Sasha Holton is a 16 year old girl , living with her strange grandmother who is a complete mystery to her despite living under the same roof, and an Uncle with a terrible secret. She is in love with a boy next door or course but the boy happens to be 19 and engaged to his high school sweetheart already. Her parents are not in the picture and life is tough, till her uncle's friend Jared moves in with them.
Hello again,
is it strange that writing down my "feelings" on these pages somehow helped me get through last night? I know it is. But it helped last night so I have to try it once more.
How about a proper introduction? Who am I? What do I want? That sort of thing...
Well, I am Sasha Marie Holton. I am 16 years old. I live with my grandmama Mary and Uncle Harry. My mom and dad are divorced and they have their own families where I am not welcome. They like to pretend I am a "part of their family" but I can always tell that I'm not. The first time I realized this was when I went to visit my dad and his new wife at their NY apartment and they just had a 1 bedroom loft. They slept on a mattress in the living room and let me have their bed for the night but I knew that this only meant I was a guest here. Dad seemed very apologetic when I was leaving just after 3 days. He told me I was always welcome but the fake smile plastered on my step mom's face told me otherwise.

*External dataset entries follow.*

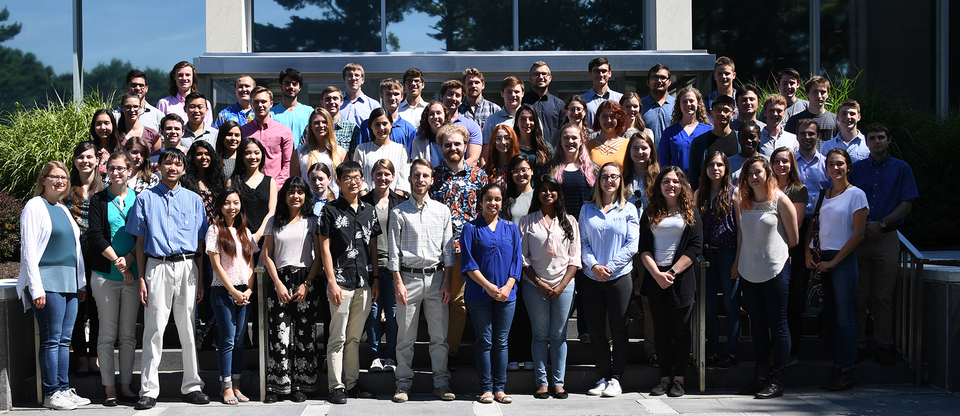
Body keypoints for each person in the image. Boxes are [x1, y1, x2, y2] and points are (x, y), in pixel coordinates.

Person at [126, 148, 210, 410]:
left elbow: (200, 243)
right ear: (158, 167)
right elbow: (139, 243)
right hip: (157, 266)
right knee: (154, 329)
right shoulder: (145, 199)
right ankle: (149, 390)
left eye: (177, 164)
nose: (172, 168)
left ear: (184, 169)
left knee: (188, 328)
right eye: (167, 163)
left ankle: (192, 385)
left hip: (187, 267)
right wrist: (141, 278)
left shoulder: (195, 200)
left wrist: (200, 278)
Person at [18, 161, 89, 410]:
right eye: (53, 177)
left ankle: (63, 387)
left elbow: (74, 249)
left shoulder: (62, 208)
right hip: (47, 281)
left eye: (63, 177)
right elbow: (28, 250)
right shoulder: (34, 206)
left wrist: (80, 284)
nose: (59, 181)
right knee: (52, 339)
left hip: (69, 282)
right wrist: (36, 288)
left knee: (64, 339)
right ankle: (51, 392)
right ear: (43, 180)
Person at [849, 122, 919, 365]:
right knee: (858, 294)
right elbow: (847, 199)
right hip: (859, 238)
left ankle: (883, 345)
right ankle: (856, 344)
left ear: (889, 140)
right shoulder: (855, 169)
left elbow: (907, 203)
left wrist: (882, 224)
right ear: (866, 142)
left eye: (881, 137)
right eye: (872, 138)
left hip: (887, 238)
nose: (876, 141)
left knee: (882, 296)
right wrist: (866, 225)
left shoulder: (902, 169)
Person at [388, 159, 457, 403]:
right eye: (416, 175)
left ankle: (441, 383)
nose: (420, 180)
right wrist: (397, 283)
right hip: (408, 279)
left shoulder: (442, 210)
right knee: (405, 338)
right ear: (409, 179)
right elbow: (393, 252)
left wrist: (448, 282)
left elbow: (448, 251)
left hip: (437, 279)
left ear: (431, 179)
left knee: (439, 337)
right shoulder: (398, 212)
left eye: (425, 176)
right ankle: (403, 385)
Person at [734, 155, 799, 399]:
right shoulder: (744, 200)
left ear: (768, 174)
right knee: (758, 327)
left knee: (778, 325)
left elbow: (793, 239)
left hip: (776, 269)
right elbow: (742, 235)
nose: (753, 177)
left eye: (758, 172)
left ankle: (777, 380)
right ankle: (760, 377)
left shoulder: (780, 200)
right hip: (749, 271)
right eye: (749, 173)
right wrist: (739, 263)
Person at [318, 161, 381, 405]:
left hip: (364, 281)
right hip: (340, 282)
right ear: (339, 181)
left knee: (355, 337)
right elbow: (324, 248)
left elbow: (373, 247)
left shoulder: (369, 210)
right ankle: (336, 386)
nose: (353, 181)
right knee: (337, 337)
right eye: (347, 178)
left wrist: (375, 278)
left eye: (357, 177)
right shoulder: (330, 210)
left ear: (362, 180)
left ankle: (352, 383)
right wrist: (331, 282)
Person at [805, 148, 867, 391]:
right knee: (829, 317)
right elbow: (813, 226)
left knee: (845, 317)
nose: (835, 168)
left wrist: (835, 262)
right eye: (831, 164)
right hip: (821, 259)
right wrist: (808, 253)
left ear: (848, 166)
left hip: (842, 260)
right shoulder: (823, 194)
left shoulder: (856, 195)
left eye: (840, 163)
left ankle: (846, 371)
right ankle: (837, 367)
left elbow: (859, 234)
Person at [640, 166, 702, 398]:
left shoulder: (690, 212)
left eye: (675, 181)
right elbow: (644, 248)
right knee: (662, 332)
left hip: (681, 278)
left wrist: (673, 273)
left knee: (681, 331)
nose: (671, 185)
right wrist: (657, 274)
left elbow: (695, 247)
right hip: (656, 277)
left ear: (682, 185)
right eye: (666, 181)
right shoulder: (650, 212)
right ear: (659, 185)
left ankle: (679, 380)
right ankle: (664, 379)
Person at [430, 124, 488, 369]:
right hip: (438, 248)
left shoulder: (479, 177)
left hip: (469, 248)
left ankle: (455, 353)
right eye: (447, 144)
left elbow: (487, 212)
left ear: (466, 146)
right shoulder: (433, 176)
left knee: (462, 302)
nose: (452, 148)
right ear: (441, 148)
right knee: (443, 301)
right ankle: (443, 352)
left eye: (457, 144)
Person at [580, 162, 639, 398]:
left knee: (619, 329)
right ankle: (604, 376)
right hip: (591, 277)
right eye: (605, 176)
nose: (609, 181)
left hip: (619, 277)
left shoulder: (629, 210)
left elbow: (632, 245)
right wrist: (594, 265)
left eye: (614, 176)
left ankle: (617, 378)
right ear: (598, 180)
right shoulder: (587, 209)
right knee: (596, 331)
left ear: (620, 180)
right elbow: (582, 242)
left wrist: (610, 267)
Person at [518, 174, 580, 399]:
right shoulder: (527, 221)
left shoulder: (570, 221)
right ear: (538, 193)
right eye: (543, 189)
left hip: (564, 285)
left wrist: (562, 286)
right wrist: (539, 283)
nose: (547, 193)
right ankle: (542, 382)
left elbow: (575, 259)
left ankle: (559, 383)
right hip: (535, 286)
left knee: (559, 335)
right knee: (540, 334)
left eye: (552, 189)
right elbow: (523, 259)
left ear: (558, 193)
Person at [461, 183, 522, 404]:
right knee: (484, 342)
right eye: (488, 199)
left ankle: (500, 388)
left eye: (497, 199)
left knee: (502, 342)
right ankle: (486, 388)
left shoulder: (511, 228)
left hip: (507, 295)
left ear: (502, 202)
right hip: (479, 295)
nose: (492, 203)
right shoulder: (470, 228)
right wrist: (487, 286)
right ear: (480, 201)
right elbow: (468, 263)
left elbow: (517, 260)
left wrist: (507, 286)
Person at [87, 153, 140, 406]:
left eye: (122, 168)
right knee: (107, 334)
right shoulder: (98, 199)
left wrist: (128, 259)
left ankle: (126, 386)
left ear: (130, 171)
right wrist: (118, 262)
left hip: (132, 274)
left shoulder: (138, 199)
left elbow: (143, 234)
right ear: (106, 170)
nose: (116, 172)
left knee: (128, 336)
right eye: (112, 168)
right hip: (105, 275)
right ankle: (109, 388)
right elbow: (95, 235)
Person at [262, 176, 322, 402]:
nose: (295, 196)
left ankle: (301, 385)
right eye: (291, 192)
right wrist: (277, 283)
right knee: (279, 333)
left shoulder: (312, 221)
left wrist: (307, 283)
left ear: (306, 195)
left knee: (304, 335)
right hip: (279, 278)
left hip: (305, 278)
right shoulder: (273, 221)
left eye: (300, 192)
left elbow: (317, 257)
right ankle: (278, 386)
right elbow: (267, 254)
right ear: (284, 195)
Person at [544, 123, 597, 344]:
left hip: (584, 231)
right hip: (559, 230)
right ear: (560, 141)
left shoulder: (592, 168)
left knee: (585, 284)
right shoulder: (551, 168)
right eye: (566, 138)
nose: (570, 142)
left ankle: (585, 330)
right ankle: (556, 332)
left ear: (581, 139)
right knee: (558, 280)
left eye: (574, 138)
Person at [206, 188, 258, 405]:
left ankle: (237, 385)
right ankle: (225, 386)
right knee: (227, 340)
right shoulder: (214, 230)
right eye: (227, 203)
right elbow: (216, 266)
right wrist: (233, 291)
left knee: (238, 341)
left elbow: (251, 266)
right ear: (220, 206)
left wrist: (248, 290)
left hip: (243, 293)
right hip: (222, 292)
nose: (232, 207)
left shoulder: (245, 232)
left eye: (235, 203)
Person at [360, 160, 408, 373]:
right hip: (370, 265)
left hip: (394, 264)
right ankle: (376, 355)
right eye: (379, 174)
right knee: (372, 312)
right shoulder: (362, 202)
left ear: (393, 176)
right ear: (372, 175)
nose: (383, 178)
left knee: (393, 312)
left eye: (387, 174)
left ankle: (390, 356)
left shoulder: (400, 202)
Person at [693, 152, 739, 370]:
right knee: (709, 307)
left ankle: (730, 353)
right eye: (711, 164)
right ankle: (711, 352)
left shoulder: (735, 193)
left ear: (726, 168)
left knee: (730, 305)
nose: (715, 168)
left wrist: (738, 260)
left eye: (720, 164)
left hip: (728, 253)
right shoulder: (698, 194)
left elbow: (741, 229)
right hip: (705, 256)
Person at [65, 142, 103, 380]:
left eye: (89, 157)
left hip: (99, 258)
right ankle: (80, 359)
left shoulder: (104, 189)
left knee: (99, 310)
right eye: (80, 157)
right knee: (78, 311)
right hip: (73, 259)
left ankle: (95, 358)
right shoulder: (66, 190)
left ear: (97, 160)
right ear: (75, 161)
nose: (85, 161)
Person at [770, 147, 810, 366]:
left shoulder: (798, 190)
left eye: (785, 161)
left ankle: (792, 352)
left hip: (791, 251)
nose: (781, 165)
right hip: (768, 251)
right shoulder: (766, 187)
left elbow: (797, 224)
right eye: (777, 161)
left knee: (791, 303)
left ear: (791, 164)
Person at [501, 155, 535, 372]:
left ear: (531, 171)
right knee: (513, 310)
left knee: (531, 310)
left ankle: (530, 354)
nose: (520, 174)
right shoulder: (506, 198)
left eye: (524, 169)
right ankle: (514, 354)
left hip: (534, 261)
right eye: (515, 171)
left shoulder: (539, 196)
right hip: (511, 262)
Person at [241, 86, 295, 188]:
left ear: (271, 104)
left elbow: (288, 164)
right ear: (251, 104)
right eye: (256, 102)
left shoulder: (284, 131)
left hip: (276, 189)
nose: (260, 105)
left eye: (263, 102)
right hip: (248, 188)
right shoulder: (243, 131)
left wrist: (275, 186)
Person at [228, 138, 278, 246]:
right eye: (248, 153)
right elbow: (228, 212)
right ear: (241, 156)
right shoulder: (232, 182)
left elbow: (272, 212)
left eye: (256, 153)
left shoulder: (270, 182)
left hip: (266, 239)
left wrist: (258, 235)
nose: (253, 157)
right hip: (238, 239)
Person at [353, 108, 411, 194]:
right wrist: (367, 203)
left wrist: (394, 203)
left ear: (391, 124)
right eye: (377, 124)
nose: (381, 128)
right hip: (367, 202)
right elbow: (357, 177)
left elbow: (403, 181)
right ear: (371, 126)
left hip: (396, 203)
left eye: (385, 124)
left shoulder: (402, 150)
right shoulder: (361, 149)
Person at [291, 108, 346, 197]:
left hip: (334, 204)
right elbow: (294, 182)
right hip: (307, 203)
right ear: (311, 126)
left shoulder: (340, 152)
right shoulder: (299, 152)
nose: (321, 125)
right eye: (316, 122)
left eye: (324, 122)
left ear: (330, 125)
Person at [688, 95, 739, 190]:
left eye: (726, 110)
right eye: (718, 110)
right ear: (711, 113)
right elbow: (693, 176)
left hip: (735, 196)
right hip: (707, 196)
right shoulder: (698, 142)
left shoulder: (740, 139)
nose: (722, 114)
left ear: (733, 114)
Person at [658, 87, 711, 172]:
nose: (688, 104)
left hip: (702, 183)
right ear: (679, 105)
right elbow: (664, 163)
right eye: (684, 101)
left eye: (691, 101)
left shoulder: (709, 131)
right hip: (677, 182)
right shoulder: (669, 133)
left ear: (698, 103)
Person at [358, 78, 418, 150]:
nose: (392, 98)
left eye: (396, 94)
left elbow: (411, 159)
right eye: (388, 94)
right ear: (382, 96)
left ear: (402, 97)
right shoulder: (367, 125)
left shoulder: (409, 129)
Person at [785, 75, 838, 147]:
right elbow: (788, 146)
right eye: (815, 92)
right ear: (807, 93)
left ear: (828, 94)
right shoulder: (795, 120)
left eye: (823, 92)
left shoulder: (835, 120)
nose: (819, 96)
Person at [440, 79, 484, 166]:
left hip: (462, 177)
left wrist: (453, 174)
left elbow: (473, 159)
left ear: (461, 100)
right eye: (450, 94)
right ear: (442, 96)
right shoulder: (434, 124)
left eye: (457, 95)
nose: (453, 98)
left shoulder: (472, 126)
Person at [157, 61, 213, 126]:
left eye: (187, 75)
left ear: (193, 77)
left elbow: (209, 129)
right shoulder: (164, 104)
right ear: (174, 77)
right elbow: (159, 131)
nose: (184, 78)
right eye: (180, 75)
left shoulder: (204, 104)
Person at [481, 76, 524, 161]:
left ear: (523, 93)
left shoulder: (531, 120)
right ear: (502, 94)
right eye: (509, 92)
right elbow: (485, 154)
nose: (513, 95)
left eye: (516, 92)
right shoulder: (491, 121)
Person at [523, 61, 565, 141]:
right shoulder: (522, 102)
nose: (541, 77)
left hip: (552, 151)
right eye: (536, 74)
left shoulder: (559, 104)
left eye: (544, 74)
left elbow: (563, 131)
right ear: (530, 79)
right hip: (527, 151)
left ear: (550, 78)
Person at [270, 68, 314, 145]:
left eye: (294, 84)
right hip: (280, 156)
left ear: (300, 88)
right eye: (287, 83)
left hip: (304, 155)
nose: (291, 87)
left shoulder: (309, 112)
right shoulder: (271, 113)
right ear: (280, 86)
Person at [820, 99, 870, 163]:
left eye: (852, 114)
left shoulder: (868, 144)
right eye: (844, 113)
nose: (848, 117)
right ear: (837, 117)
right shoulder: (827, 146)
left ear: (859, 117)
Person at [586, 100, 629, 171]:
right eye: (604, 116)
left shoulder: (628, 145)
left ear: (618, 119)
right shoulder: (587, 146)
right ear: (598, 118)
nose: (609, 120)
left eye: (613, 116)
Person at [513, 104, 554, 178]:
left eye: (531, 119)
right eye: (523, 119)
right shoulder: (510, 146)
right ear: (516, 123)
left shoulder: (546, 147)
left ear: (535, 123)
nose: (527, 122)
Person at [582, 57, 623, 127]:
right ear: (590, 74)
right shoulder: (582, 101)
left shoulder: (620, 99)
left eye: (604, 71)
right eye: (596, 71)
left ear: (610, 73)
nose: (600, 75)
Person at [321, 86, 362, 156]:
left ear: (341, 102)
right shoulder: (314, 127)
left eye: (335, 98)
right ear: (322, 103)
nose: (331, 102)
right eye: (328, 99)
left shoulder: (352, 129)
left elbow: (354, 158)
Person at [641, 63, 676, 145]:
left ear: (669, 82)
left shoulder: (678, 105)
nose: (659, 81)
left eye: (663, 77)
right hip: (647, 156)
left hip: (673, 156)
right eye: (654, 78)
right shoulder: (640, 106)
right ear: (648, 82)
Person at [340, 62, 381, 128]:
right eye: (350, 75)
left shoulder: (373, 105)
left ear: (362, 80)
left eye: (357, 75)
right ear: (344, 80)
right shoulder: (336, 104)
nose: (353, 78)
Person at [410, 101, 448, 167]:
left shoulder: (452, 139)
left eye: (439, 113)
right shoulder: (418, 142)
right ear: (426, 117)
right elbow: (418, 168)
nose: (435, 117)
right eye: (431, 114)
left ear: (445, 115)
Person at [89, 110, 122, 176]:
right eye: (98, 124)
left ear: (113, 125)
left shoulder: (122, 150)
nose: (103, 127)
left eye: (106, 123)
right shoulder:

I thought I had a chance at my mom's place. My mom is the one who divorced my dad first. I was just 5 and don't remember much except for the fact that it was very hard to breath sometime just missing her and hearing about how "the slut" ran away with an "ex boyfriend". My dad and I moved back here with grandmama and Uncle Harry right after their divorce. It was never sunshine and rainbows. Dad never paid me much attention. Grandmama barely talked to me unless she had to and Uncle Harry....well, Uncle Harry was very nice to me. But I didn't like the way he would talk to me when no one was around and the way he would look at me. Of course I get it all now...back then, as a 5 year old, I couldn't make sense of it.
Then dad met Terese when I was 12 and left town to go live with her in her NYC loft.
Mom never calls, but I knew she lived just a few blocks away from grandmama's house. I visited her once after I came back from dad's place in New York, hoping that she would take one look at me, realize that I look just like her, that I am her flesh and blood and let me move in with her. I was wrong.
She asked me not to show up unannounced. Did not invite me in. She seemed...almost scared of me. As if I was a disease she was going to catch.
I will never visit her again. I will try to forget that she is my mother. I don't really need anyone at this point.
I'm tired dear diary. It's nice you know? It's nice to be able to tell you all that I don't even tell myself. Maybe I will fall in love with you diary....
Time to get some home work done and get ready for another day tomorrow. Bye for now!